I'll try to draw out a diagram on how I think things could go (wires,connectors,switch,fuses etc) and post it here so you guys can laugh a little.
Due to work and basically... life, this has taken more than expected to start but finally and unvoluntarily it has. I'm adding a picture of what I'm dealing with.
I want to get rid of all those postivie leads going to the battery terminals for which I will connect a single 0/1 wire (used) or buy new 4ga wire from the terminal to a fuse box for the power wires, from there these will go into mechanical relays actuated by a switch panel I will build inside the cab. For power wires I'll be using TXL 14ga and for switches 18ga TXL wire.
For now I don't want switches to bypass the ign switch as so I'm thinking on using a relay with ign switch signal to control the positive lead to the switches. Now, whether is a good idea or not, you tell me. It's either that or adding another switch to the panel for master power.
I do have a few questions before I start splicing and gutting this thing.
% Grounds... should I wire ground leads directly to chassis or should I go for the batt neg terminal? Some of the accesories like air compressor, lift pump etc are about 6 feet to the back of the car so I'm trying to avoid unnecessary wiring done.
%Should I use a fuse boxes for switches leads too?
%What's a good way to find a parasitic power draw? (the whole "project" got bumped up because after 6 days being parked, both batteries died. I use dual Optimas Blue Top 800CCA each. So I'm in the hunt for that issue while I clean the wiring.)
%Would these wire gauges be good candidates for concentric twisting? If so, where could I find a good guide to follow?
I think some of the supplies might be arriving this upcoming week. I'm already getting shipment notifications so... stay tuned.

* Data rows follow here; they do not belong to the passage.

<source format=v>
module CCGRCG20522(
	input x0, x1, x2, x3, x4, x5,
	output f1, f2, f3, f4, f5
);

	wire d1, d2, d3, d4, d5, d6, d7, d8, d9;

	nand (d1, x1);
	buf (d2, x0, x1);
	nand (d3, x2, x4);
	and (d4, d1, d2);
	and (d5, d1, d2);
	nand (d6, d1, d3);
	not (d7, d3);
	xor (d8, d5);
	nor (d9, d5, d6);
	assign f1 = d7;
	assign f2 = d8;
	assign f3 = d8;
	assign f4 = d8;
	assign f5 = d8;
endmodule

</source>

If you power the positive side of your relay switching coils (Pin 86) from the ignition switch, and have your control panel switched connect the negative side (pin 85) of the switching coils to ground, the relays will only operate when the ignition switch is on. If the ignition gets switched off, all the relays will also switch off no matter the position of their individual control switch.
You should be fine to ground the compressor, lift pump, etc to the chassis. You will need to make sure the ground strap that connects the battery negative to the chassis is in good condition, and making good electrical contact.

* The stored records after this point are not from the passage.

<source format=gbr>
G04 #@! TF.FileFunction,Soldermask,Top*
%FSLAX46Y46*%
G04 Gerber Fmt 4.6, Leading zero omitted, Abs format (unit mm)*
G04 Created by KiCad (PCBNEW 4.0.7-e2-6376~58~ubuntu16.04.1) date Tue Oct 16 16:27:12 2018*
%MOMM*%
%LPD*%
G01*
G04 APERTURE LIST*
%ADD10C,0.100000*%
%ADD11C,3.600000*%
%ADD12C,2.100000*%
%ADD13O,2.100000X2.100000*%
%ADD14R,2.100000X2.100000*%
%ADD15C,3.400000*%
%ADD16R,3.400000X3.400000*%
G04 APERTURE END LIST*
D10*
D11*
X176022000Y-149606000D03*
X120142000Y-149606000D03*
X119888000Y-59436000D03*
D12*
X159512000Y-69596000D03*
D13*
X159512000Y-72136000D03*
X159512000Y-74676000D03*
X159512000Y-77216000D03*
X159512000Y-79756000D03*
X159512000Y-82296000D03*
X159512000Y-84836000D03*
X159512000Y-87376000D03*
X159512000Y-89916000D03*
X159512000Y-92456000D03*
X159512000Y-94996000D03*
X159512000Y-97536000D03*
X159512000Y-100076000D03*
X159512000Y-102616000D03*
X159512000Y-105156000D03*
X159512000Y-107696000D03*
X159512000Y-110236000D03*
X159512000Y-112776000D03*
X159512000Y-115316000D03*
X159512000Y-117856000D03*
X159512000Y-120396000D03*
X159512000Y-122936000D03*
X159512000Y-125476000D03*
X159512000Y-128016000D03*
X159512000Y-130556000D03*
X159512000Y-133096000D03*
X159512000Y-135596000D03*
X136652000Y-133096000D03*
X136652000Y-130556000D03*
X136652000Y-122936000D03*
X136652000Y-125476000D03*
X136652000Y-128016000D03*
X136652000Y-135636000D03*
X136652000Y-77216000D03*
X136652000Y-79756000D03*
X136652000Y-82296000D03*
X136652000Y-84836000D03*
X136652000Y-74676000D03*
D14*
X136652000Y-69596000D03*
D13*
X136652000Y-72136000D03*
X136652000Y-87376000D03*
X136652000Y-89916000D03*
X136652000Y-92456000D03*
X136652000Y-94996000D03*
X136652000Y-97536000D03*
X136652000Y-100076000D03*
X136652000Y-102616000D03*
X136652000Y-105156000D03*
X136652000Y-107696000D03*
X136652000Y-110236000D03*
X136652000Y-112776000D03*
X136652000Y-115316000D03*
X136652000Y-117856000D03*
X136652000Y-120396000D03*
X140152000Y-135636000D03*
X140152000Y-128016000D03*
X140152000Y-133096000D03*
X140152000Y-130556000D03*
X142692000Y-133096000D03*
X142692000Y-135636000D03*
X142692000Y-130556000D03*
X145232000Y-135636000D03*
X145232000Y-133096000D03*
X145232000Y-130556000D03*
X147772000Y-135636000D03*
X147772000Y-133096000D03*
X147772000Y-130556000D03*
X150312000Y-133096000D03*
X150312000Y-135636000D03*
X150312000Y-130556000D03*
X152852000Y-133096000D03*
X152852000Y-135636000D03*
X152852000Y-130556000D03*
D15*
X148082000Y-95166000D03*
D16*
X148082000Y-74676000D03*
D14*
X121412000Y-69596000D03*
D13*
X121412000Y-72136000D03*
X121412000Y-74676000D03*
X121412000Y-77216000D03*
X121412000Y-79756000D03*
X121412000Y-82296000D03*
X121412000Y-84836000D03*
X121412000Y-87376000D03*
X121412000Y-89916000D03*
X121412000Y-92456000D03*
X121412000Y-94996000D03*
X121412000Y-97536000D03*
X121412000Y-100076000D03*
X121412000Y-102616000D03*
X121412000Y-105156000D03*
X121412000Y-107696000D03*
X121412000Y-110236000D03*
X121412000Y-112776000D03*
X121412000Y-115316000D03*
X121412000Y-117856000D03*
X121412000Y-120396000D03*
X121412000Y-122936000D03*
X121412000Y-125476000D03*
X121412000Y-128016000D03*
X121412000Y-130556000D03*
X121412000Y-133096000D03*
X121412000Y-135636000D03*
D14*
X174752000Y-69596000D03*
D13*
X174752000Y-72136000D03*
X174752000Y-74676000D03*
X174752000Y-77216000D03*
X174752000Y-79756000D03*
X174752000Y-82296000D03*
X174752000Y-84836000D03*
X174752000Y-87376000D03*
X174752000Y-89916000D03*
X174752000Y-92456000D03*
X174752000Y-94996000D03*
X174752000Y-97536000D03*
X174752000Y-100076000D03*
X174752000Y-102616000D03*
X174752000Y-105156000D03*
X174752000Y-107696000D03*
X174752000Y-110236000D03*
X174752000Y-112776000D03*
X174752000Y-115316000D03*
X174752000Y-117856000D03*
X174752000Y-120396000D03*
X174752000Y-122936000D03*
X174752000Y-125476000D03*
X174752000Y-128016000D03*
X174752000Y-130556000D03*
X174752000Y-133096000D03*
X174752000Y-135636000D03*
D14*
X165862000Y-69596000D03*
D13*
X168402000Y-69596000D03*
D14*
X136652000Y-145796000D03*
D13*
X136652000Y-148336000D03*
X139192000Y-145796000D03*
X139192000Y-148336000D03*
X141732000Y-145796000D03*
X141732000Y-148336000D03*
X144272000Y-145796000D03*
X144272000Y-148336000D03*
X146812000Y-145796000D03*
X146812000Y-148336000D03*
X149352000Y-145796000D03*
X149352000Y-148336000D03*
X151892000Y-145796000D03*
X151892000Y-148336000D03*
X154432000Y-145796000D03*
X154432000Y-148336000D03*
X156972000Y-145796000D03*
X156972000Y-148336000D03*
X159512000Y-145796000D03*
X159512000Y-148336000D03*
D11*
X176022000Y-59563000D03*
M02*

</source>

I would fuse the supply form the igntion switch that heads to your relay switching coils, yes. Take a single +12 ignition switched wire into a 5A fuse, and then break it out to all the relay coil positives on the other side, that way you only need a single fuse to protect all the relay switching coil wiring.
Finding parasitic draw can be a real headache. From the picture you've posted, you could be there for a long time tracing down all the modifications that have previously been made! To start though, you will need access to a current meter, or 'current clamp' that can read down to tens of milliamps. you then put the battery back in place, and with all the systems turned off, measure for any current flowing in any of the power wires exiting the battery. Once you find which wire the current is heading down, you can narrow down the search for the device that is drawing that current. If you find current flowing down the main power feed that heads to the fusebox of the vehicle, you can try removing fuses one at a time till the current draw stops, letting you know which circuit was drawing the current.
It's possible to twist any harness, but in this instance I wouldn't worry about it. I've never found a really good guide online, which is why I'm currently writing one for our professional motorsports wiring course :-).